TEXT FOR ANALYSIS —
------------------------
The coming year will bring significant changes to the California JPIA. The risk management program will kick-off in January with regional risk managers working in the field providing a constant presence for member interaction with the Authority. The role of these individuals will be somewhat of a utility player–being present for training presentations that are planned from the Authority campus, attending city council and board meetings, staff meetings, and generally being recognized as a regular and accessible presence in the members’ operations.
Three new staff members have joined the California JPIA team. Alex Mellor is the Authority’s new Risk Manager and will serve members in the Desert/Mountain region (Imperial, Riverside, San Bernardino Counties). Jeff Rush is the newest member of the team. Jeff will join the California JPIA in January as its Workers’ Compensation Program Manager. Rachel Lara joined the staff in September as Office Assistant. Rachel’s voice is the friendly greeting you hear when you call the California JPIA office.
Thank you for your continued support of the California JPIA. We wish you a very happy holiday and New Year.
The Authority engages in multiple advocacy efforts on behalf of the members. California JPIA staff actively advocates on a wide range of legislative issues including: workers’ compensation, employee relations, public safety, risk management, and joint powers authorities.
The Authority collaborates with other associations and organizations in its legislative efforts including the California Association of Joint Powers Authorities, the League of California Cities, and the Association of Governmental Risk Pools. To further augment its advocacy efforts, staff writes a number of position letters to the legislature and Governor on issues affecting the members.
The Authority wrote opposition letters on the following bills that would have had a significant impact for members–AB 2231 was defeated and AB 2451 was vetoed by Governor Brown.
- AB 2231 (Fuentes). Sidewalks: Liability for Repair.
California JPIA Position: Oppose
This measure would have required voter approval before cities and counties could implement state law that states that property owners adjacent to sidewalks are responsible for sidewalk repair. This measure passed the Assembly but did not proceed to a floor vote in the Senate.
Status: Died in Senate Appropriations.
- AB 2451 (Pérez). Public Safety: Death Benefits Increase.
California JPIA Position: Oppose
This measure would have significantly increased local costs by doubling the statute of limitations from 240 weeks to 480 weeks for a presumptive death benefit claim for cancer, tuberculosis, or MRSA to be filed on behalf of a firefighter or peace officer.
Status: Vetoed by Governor.
While the focus was on AB 340 (Furutani) Pension Reform and SB 863 (de León) Workers’ Compensation Reform, following are bills that were passed by the legislature and of interest to members.
- AB 2298 (Solorio). Insurance. Public Safety Employees. Accidents.
------------------------
STORED DATA —
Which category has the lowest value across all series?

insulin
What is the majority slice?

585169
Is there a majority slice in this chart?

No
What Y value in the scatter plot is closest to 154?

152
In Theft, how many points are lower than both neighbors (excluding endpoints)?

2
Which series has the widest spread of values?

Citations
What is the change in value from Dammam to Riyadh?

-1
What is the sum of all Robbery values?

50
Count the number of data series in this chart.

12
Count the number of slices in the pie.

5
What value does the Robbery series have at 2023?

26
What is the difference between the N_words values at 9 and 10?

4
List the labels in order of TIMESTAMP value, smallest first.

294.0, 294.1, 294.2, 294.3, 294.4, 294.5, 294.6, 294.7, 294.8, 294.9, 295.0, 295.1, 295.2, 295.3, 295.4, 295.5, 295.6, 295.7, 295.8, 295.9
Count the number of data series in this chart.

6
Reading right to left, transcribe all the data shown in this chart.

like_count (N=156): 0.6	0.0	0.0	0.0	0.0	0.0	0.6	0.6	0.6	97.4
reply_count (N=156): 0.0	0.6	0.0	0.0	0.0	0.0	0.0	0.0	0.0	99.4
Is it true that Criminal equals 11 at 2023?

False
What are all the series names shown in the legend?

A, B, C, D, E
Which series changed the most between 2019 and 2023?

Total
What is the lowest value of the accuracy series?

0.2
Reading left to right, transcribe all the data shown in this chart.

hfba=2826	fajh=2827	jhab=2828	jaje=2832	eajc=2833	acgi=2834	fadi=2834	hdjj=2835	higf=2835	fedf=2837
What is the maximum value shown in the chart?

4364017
------------------------
TASKS FOR THIS EXERCISE —
1. In the California JPIA update, which counties make up the region Alex Mellor will serve?
2. Recast the paragraph of the California JPIA update that begins "Three new staff members have joined" as a short list with one line per person.
3. Carry on the California JPIA update from its final line.
The items are not used in any of this work.

OUTPUTS FOR THE TASKS —
1. Imperial, Riverside, and San Bernardino Counties, which form the Desert/Mountain region.

2.
- Alex Mellor: new Risk Manager, serving members in the Desert/Mountain region (Imperial, Riverside, San Bernardino Counties).
- Jeff Rush: joins in January as Workers' Compensation Program Manager.
- Rachel Lara: Office Assistant since September, who answers calls to the office.

3.
Chapter 823, Statutes of 2012
California JPIA Position: Oppose
The Authority’s risk managers recommend members revise their agency’s Vehicle Use Policy to reflect the provisions of AB 2298.This measure provides that in the event of loss or injury that occurs as a result of an accident during any time period when that private passenger motor vehicle is operated by an employee who is a peace officer or firefighter and is used by him or her at the request or direction of the employer in the performance of the employee’s duty, the police officer or firefighter shall not be held liable. Instead, within 10 days of the accident, the public safety officer must report and provide to his or her private automobile insurer all documentation and information known to him or her related to the accident. The employer in these cases will be considered the owner of the vehicle for liability purposes and defense of the claim and any losses will be borne by the employer.
- AB 1844 (Campos). Employer Use of Social Media.
Chapter 618, Statutes of 2012
This measure prohibits an employer from requiring or requesting an employee or applicant for employment to do any of the following:
- Disclose a username or password for the purpose of accessing personal social media;
- Access personal social media in the presence of the employer; or
- Divulge any personal media, except as provided.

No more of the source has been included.